Espiau Romera, Pilar
Mathieu, Chantal (dir.) ; Gysemans, Conny (dir.)

Universidad de Zaragoza, CIEN, 2019

Graduado en Biotecnología

Resumen: Today, autoimmune diseases are a serious problem for humanity and constitute severe, sometimes debilitating health complications. Approximately 6% of the population has an autoimmune disease and the incidence is increasing worldwide. One of the reasons for their development is the improper regulation of the immune system, in which regulatory T cells (Tregs) play an important role. Genetic and environment factors have a major impact on the initiation and progression of these diseases. Developed countries create a milieu in which cardiovascular, metabolic, and autoimmune diseases flourish. In particular, Western diet, including high-fat, high-sugar, high-protein, and high-salt consumption, along with regular consumption of processed and ‘fast foods’, encourages the development of obesity, metabolic syndrome, and cardiovascular morbidity and mortality. In some recent studies, high-salt diet has also been reported to influence the symptoms of autoimmune diseases and decrease Treg functionality. Therefore, the aim of the current project was to study whether a high-salt diet could trigger the development of autoimmune diseases in the non-obese diabetic (NOD) mouse model, focusing in this dissertation on the development of type 1 diabetes.
Here, we found that a high-salt diet did not elicit type 1 diabetes development in 16-week-old NOD mice with ongoing islet inflammation. These results were unexpected as mice fed with a similar high-salt regimen developed a more severe type of experimental autoimmune encephalomyelitis, an animal model for multiple sclerosis.
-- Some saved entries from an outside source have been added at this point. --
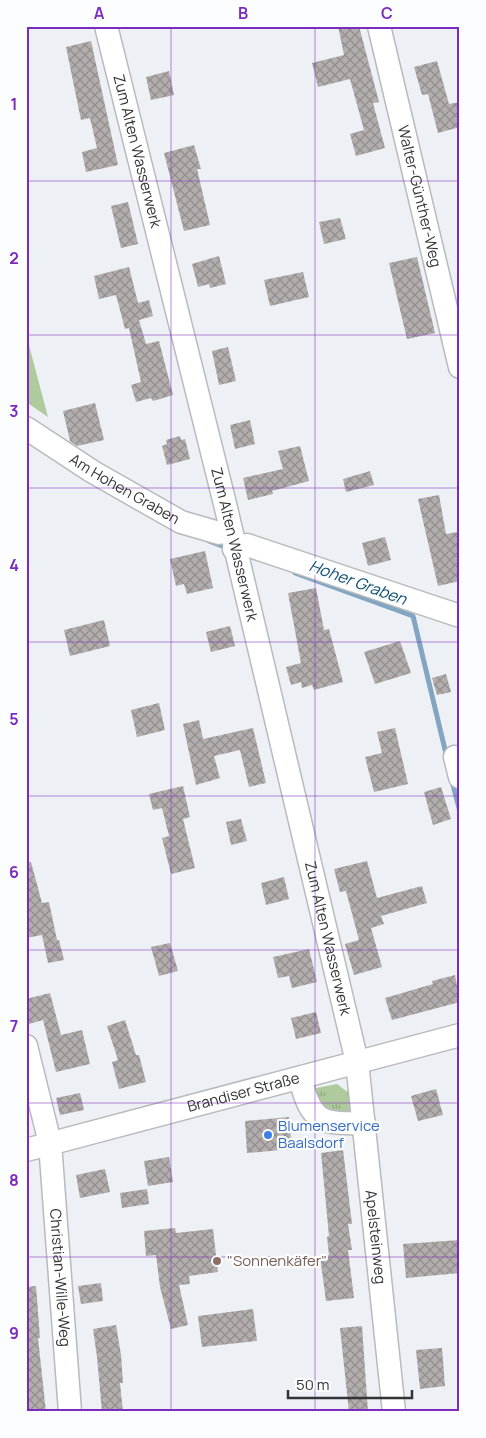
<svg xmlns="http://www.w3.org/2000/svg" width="486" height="1438" viewBox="0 0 486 1438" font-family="Manrope,sans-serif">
<defs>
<pattern id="grass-tufts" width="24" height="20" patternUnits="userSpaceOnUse" patternTransform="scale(1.25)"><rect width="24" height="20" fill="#afcb9d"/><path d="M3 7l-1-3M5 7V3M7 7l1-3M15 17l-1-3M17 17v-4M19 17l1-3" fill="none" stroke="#8fa581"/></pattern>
<pattern id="building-cross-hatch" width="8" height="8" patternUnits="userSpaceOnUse" patternTransform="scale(1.25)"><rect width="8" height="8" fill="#b3aead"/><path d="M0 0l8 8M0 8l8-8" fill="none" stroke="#928e8e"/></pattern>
</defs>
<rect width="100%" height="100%" fill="#edf0f4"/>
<path fill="url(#grass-tufts)" d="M337,1084L349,1093L352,1114C328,1110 324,1110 311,1089Z"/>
<path fill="#afcb9d" d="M26,334L48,417L26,402Z"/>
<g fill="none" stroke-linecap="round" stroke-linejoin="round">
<path stroke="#82a6c1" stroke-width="5" d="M209,541L222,546
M295,573L413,616L447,758
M452,781L460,812"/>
</g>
<path fill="url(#building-cross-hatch)" d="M338,26H359L379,102L373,103L385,148L356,156L350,134L364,130L350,79L318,87L312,63L344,55Z
M91,41L118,165L86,172L82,152L97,148L90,118L81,120L66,47Z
M437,61L449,104L460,102V127L438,133L428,94L422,95L414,67Z
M169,71L174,95L151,100L146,77Z
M194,145L201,169H197L210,225L184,231L164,153Z
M128,202L138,244L121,248L111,206Z
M340,218L346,239L324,244L319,222Z
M219,256L226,284L210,288L209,284L198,287L192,264Z
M417,257L435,333L407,339L389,263Z
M129,267L138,303L149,300L153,316L139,320L146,344L159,341L173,395L153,401L151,398L136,402L131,385L141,382L129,328L125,329L116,295L99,299L94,276Z
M303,272L309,297L270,306L264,280Z
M228,347L236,381L219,385L212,351Z
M95,403L104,440L77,446L70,441L63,411Z
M250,420L255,444L235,449L230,425Z
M180,436L181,440L185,439L190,459L167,465L162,446L167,444L166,440Z
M300,446L309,481L272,491L273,494L248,500L243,478L283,469L278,451Z
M370,471L374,485L346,492L343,479Z
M439,495L446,534L458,532L460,581L438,586L418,499Z
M385,537L391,560L368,566L362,543Z
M205,551L213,588L187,594L184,584L176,586L170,559Z
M316,588L324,630L329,629L343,682L314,690L312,685L302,688L301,682L291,685L286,667L301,663L288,593Z
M104,620L110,646L70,656L64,630Z
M230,626L235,646L211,652L206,632Z
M400,641L411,673L375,684L364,652Z
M446,674L451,692L437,695L432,678Z
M159,703L165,730L137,737L131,710Z
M199,720L203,739L253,728L266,783L249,787L240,750L214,756L220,778L196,785L183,724Z
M395,728L408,784L374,792L365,757L382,753L377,732Z
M183,786L190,817L183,819L195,868L171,874L162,838L169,836L162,808L153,810L149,794Z
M441,787L451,819L433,825L424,792Z
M241,819L247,841L231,845L226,822Z
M367,861L377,898L422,886L427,903L381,916L384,924L371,928L382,967L354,975L345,944L359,940L346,891L340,892L334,869Z
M26,862H31L42,903L49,902L57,940H59L64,960L48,963L42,935L26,938Z
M284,877L289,899L266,905L261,883Z
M170,943L178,971L159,976L151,947Z
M309,949L317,982L292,988L289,976L278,978L273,957Z
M455,975L460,1002L392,1020L385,998L433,984L432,981Z
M50,993L61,1035L82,1030L90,1064L56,1072L43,1020L29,1024L26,1014V999Z
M316,1012L321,1033L296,1039L291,1018Z
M125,1020L136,1055H139L146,1082L119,1089L112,1062L118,1060L107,1026Z
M436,1089L443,1115L418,1121L411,1096Z
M80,1093L84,1110L60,1115L56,1098Z
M289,1117L292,1149L247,1153L245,1121Z
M343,1150L352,1224H348L352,1250H348L354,1298L326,1301L320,1256L329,1255L327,1237L329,1236L321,1153Z
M169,1157L173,1182L148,1186L144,1161Z
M105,1169L110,1192L80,1198L76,1175Z
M147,1189L149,1204L122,1208L120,1193Z
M175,1228L176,1233L213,1229L218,1272L189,1276L190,1284L179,1285L188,1325L171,1329L160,1287L156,1255L146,1256L144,1231Z
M460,1240V1273L406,1278L403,1244Z
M101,1283L103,1301L81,1304L78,1286Z
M36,1286L40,1338H38L46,1412H26V1287Z
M253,1309L257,1341L202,1347L198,1316Z
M116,1325L121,1355L123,1383H120L123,1412H102L97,1357L93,1329Z
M362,1326L368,1412H349L340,1328Z
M442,1348L445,1386L420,1389L416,1350Z"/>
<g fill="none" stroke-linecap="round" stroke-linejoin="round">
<defs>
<g id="minor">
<path id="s1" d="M106,26L225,504L357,1062L394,1412"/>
<path id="s2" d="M379,26L460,367"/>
<path id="s3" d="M26,428L93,472L181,522L219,533L230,530"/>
<path d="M234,549L247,545L460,616"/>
<path d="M455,757L460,777"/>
<path id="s4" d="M26,1046L50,1143L70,1412"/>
<path d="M300,1078C311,1122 320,1124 364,1123"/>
<path id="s5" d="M26,1150L460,1035"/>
</g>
</defs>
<use href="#minor" stroke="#b8babd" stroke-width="25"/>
<use href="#minor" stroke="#fff" stroke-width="22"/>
</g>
<path fill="none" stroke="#7b2cbf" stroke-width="1" stroke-opacity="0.55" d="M171,26V1412M315,26V1412M26,181H460M26,335H460M26,488H460M26,642H460M26,796H460M26,950H460M26,1103H460M26,1257H460"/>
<circle fill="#3f7fe0" stroke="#fcfdfe" stroke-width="2" cx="268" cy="1135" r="5"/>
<circle fill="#8d6e63" stroke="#fcfdfe" stroke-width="2" cx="217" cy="1261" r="5"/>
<g text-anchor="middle" stroke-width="4.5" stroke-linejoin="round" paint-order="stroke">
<g font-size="15" fill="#323335" stroke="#fcfdfe">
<text dy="5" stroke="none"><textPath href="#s1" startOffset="129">Zum Alten Wasserwerk</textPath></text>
<text dy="5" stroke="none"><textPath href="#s2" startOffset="175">Walter-Günther-Weg</textPath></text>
<text dy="5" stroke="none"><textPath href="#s3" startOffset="116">Am Hohen Graben</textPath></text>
<text dy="5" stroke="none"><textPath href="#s1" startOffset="534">Zum Alten Wasserwerk</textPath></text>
<text dy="5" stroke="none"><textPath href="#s1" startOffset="939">Zum Alten Wasserwerk</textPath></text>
<text dy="5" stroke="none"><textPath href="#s5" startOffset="225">Brandiser Straße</textPath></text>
<text dy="5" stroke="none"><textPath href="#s1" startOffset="1242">Apelsteinweg</textPath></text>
<text dy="5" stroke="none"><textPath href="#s4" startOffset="235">Christian-Wille-Weg</textPath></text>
</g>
<g font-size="15" fill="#366cbe" stroke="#fcfdfe" text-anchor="start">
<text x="278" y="1131">Blumenservice<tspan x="278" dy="17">Baalsdorf</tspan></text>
</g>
<g font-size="15" fill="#785e54" stroke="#fcfdfe" text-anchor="start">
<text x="227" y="1266">"Sonnenkäfer"</text>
</g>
<g font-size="16" font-style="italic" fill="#114f72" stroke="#fcfdfe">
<text transform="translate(358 582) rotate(20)" y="6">Hoher Graben</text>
</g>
</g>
<rect width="486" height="1438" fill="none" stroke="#fcfdfe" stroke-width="55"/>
<path d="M288 1390v8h124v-8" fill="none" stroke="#323335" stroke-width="2.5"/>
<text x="296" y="1390" font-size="15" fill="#323335" stroke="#fcfdfe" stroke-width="4" paint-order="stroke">50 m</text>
<rect x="28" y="28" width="430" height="1382" fill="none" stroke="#7b2cbf" stroke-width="2"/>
<g font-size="16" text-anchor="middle" font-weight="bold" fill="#7b2cbf">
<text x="99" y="19">A</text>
<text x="243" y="19">B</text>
<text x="387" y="19">C</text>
<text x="14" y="110">1</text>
<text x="14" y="264">2</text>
<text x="14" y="417">3</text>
<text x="14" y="571">4</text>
<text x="14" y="725">5</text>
<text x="14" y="878">6</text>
<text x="14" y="1032">7</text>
<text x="14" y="1186">8</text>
<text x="14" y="1339">9</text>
</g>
</svg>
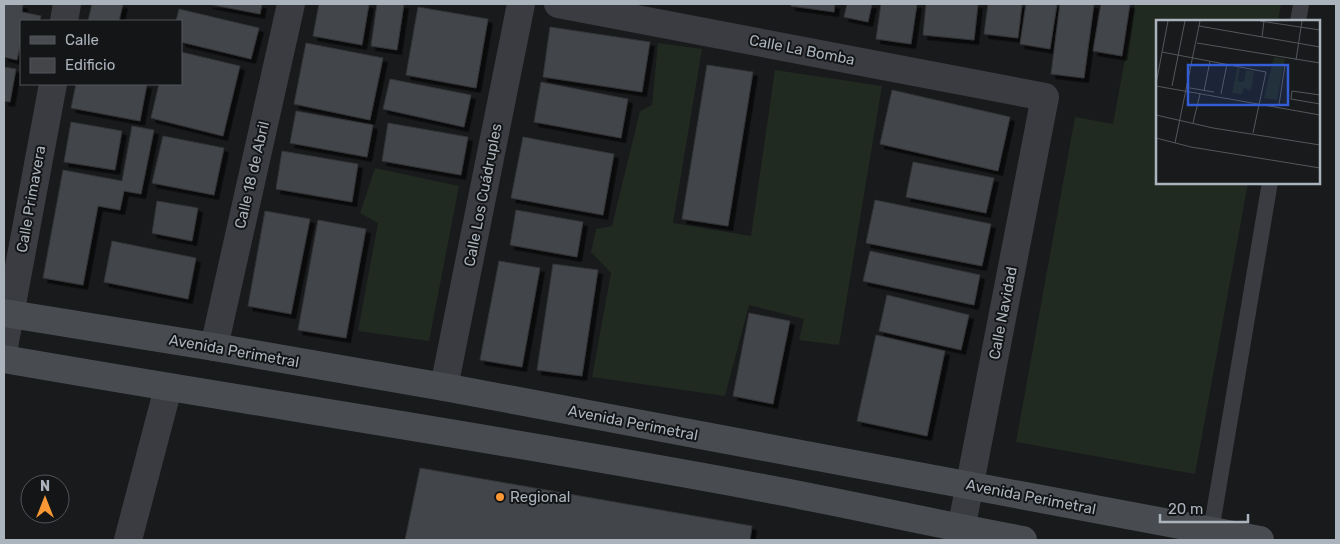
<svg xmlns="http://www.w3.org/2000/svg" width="1340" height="544" viewBox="0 0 1340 544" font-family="Rubik,sans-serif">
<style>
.grass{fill:#212a21}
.building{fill:#434549;stroke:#333438;filter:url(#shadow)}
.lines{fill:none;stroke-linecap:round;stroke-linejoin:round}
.service{stroke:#3a3c41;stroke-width:16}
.minor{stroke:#3a3c41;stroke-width:28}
.secondary{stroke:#484c51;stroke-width:28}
.poi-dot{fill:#f99834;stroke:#141517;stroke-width:2}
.labels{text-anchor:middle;stroke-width:4;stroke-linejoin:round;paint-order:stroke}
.street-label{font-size:15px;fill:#abb3bc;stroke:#141517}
.poi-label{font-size:15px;fill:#abb3bc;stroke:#141517;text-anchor:start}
.inset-road{fill:none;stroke:#53575c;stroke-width:1}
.view{fill:#325dd4;fill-opacity:0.15;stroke:#325dd4;stroke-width:2.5}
.inset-edge{fill:none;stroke:#abb3bc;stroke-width:2.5}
</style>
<defs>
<filter id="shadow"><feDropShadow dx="4.5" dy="4.5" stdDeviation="0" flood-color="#0009"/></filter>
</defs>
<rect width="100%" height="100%" fill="#191a1c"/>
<g class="grass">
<polygon points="1135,4 1281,4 1278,21 1158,21 1158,182 1248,183 1195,474 1016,442 1075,117 1113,124"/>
<polygon points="658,43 702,49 673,223 751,236 775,70 882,86 839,345 799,340 804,319 749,305 725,396 592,377 611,273 591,252 596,229 612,226 640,111 652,105"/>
<polygon points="375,168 459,186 429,341 358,331 378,223 360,213"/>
</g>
<g class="building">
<polygon points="4,4 23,4 22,12 41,16 40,21 21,21 21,41 17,60 4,57"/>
<polygon points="92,4 123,4 119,21 88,21"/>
<polygon points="208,4 262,4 260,14"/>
<polygon points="319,4 369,4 362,45 313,36"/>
<polygon points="377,4 404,4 397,50 371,46"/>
<polygon points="791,4 835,4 834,12 791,6"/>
<polygon points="847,4 872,4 868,22 844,17"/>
<polygon points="881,4 917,4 911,44 876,39"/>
<polygon points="926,4 978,4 974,40 923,35"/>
<polygon points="988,4 1022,4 1018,38 984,34"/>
<polygon points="1026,4 1057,4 1050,49 1020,44"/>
<polygon points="1060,4 1094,4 1084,78 1051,74"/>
<polygon points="1101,4 1130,4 1122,56 1093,51"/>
<polygon points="418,7 488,19 476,88 406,75"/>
<polygon points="179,9 259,28 251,59 181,42 181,21 176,21"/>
<polygon points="550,27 650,42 642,92 543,77"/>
<polygon points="306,43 383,58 370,120 294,104"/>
<polygon points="181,52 240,66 223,136 151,118 159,84 181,84"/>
<polygon points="707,65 753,72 728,226 682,219"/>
<polygon points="4,67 16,69 10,102 4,101"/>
<polygon points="390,79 471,95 464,127 383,109"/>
<polygon points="541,82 628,99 621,138 534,122"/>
<polygon points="76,84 147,84 140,121 71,108"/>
<polygon points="892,90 1010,117 998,171 880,144"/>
<polygon points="296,111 373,125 367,157 290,143"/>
<polygon points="71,122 122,131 115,170 64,162"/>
<polygon points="388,123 468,137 461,175 382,161"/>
<polygon points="132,126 154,130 141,194 124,191 120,210 98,206 83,285 43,278 63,170 122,181"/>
<polygon points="163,136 224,148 214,195 152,183"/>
<polygon points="523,137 614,154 603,215 511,198"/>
<polygon points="282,151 358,164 352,202 276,189"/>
<polygon points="913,162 994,178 986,213 906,197"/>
<polygon points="875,200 991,224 982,266 866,243"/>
<polygon points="157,201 198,208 192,241 152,233"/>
<polygon points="516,210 583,222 577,257 510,245"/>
<polygon points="265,211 310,219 291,314 248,306"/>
<polygon points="318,220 366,229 346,338 298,330"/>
<polygon points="112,241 196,258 188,299 104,282"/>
<polygon points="870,251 980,275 974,305 863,281"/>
<polygon points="499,261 540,268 522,367 480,360"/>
<polygon points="553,264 598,270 582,376 537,370"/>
<polygon points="887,295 969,315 961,350 879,331"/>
<polygon points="749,313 790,321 773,404 733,396"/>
<polygon points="876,335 945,351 927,436 857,421"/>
<polygon points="420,468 752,526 750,540 405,540"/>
</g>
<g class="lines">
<g class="service">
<polyline points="1298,21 1301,5"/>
<polyline points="1211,531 1270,182"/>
</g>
<g class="minor">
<polyline points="558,4 1045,97 959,540"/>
<polyline points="64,21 67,4"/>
<polyline points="4,347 53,84"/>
<polyline points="214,347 291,4"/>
<polyline points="444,387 521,4"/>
<polyline points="128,540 168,388"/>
</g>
<g class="secondary">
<polyline points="4,313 214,347 444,387 1260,540"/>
<path d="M 4,359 C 256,403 510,440 763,488 C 849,504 936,524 1023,540"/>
</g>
</g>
<circle class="poi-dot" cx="500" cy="497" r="5"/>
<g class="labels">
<g class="street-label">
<text transform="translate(802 50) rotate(11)" y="5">Calle La Bomba</text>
<text transform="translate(252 175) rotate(-77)" y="5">Calle 18 de Abril</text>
<text transform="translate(483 195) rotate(-79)" y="5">Calle Los Cuádruples</text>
<text transform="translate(31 199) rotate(-80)" y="5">Calle Primavera</text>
<text transform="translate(1003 313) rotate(-79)" y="5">Calle Navidad</text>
<text transform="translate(234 351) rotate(10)" y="5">Avenida Perimetral</text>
<text transform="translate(633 423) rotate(11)" y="5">Avenida Perimetral</text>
<text transform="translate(1031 497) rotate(11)" y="5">Avenida Perimetral</text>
</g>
<g class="poi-label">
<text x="510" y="502">Regional</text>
</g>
</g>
<g transform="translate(1156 20)">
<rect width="164" height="164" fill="#191a1c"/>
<path d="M 118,37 L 129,39 L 121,80 L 108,78 ZM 81,48 L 84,48 L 82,61 L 88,62 L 90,50 L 98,51 L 95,71 L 88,68 L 86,74 L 76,73 Z" fill="#212a21"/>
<path class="inset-road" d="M 104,1 L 164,10M 43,6 L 164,27M 106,17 L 108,1M 41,23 L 164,43M 6,32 L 110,52 L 97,113M 140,40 L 146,1M 0,64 L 12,1M 0,66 L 164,95M 16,66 L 29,1M 34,68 L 58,72M 48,71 L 54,41M 65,74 L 71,44M 164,75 L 136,71 L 135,79 L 164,84M 123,85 L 129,45M 0,95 L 57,108 L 164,125M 37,103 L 44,74M 0,118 L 35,127 L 164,148M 19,123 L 44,1"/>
<path class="view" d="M 32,45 L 132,45 L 132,85 L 32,85 Z"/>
<rect width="164" height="164" class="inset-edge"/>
</g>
<rect width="1340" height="544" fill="none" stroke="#abb3bc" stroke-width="10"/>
<rect x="20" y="20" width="162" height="65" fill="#141517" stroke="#505459"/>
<rect x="30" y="36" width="25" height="8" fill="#484c51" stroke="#505459"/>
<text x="65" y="45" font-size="15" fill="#abb3bc">Calle</text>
<rect x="30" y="58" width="25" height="15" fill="#434549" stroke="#505459"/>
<text x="65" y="70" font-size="15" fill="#abb3bc">Edificio</text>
<g transform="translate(45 499)"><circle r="24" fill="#141517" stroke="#505459"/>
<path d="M0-4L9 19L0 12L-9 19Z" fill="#f99834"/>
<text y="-8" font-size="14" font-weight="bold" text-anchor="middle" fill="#abb3bc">N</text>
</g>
<path d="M1160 514v8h88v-8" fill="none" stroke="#abb3bc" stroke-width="2.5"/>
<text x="1168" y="514" font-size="15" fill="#abb3bc" stroke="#141517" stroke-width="4" paint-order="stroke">20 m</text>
</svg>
Moreover, high-salt intake aggravated the symptoms of systemic lupus erythematosus, collagen-induced arthritis and experimental colitis. We assume however that the composition of the HSD and especially the origin of its proteins being 24% casein might have impeded the observations. When maintained on a standard chow, which normally contains natural non-purified ingredients, like wheat middlings, wheat germ, and soybeans, NOD mice have the greatest diabetes incidence. In contrast, the introduction of semi-purified casein- or hydrolyzed casein-based diets are the least diabetogenic when mice are maintained on these diets from a very young age. Although our mice were kept until 16 week of age on a natural ingredient diet, the switch to a diet with casein as the major protein source might have prevented the further development of type 1 diabetes.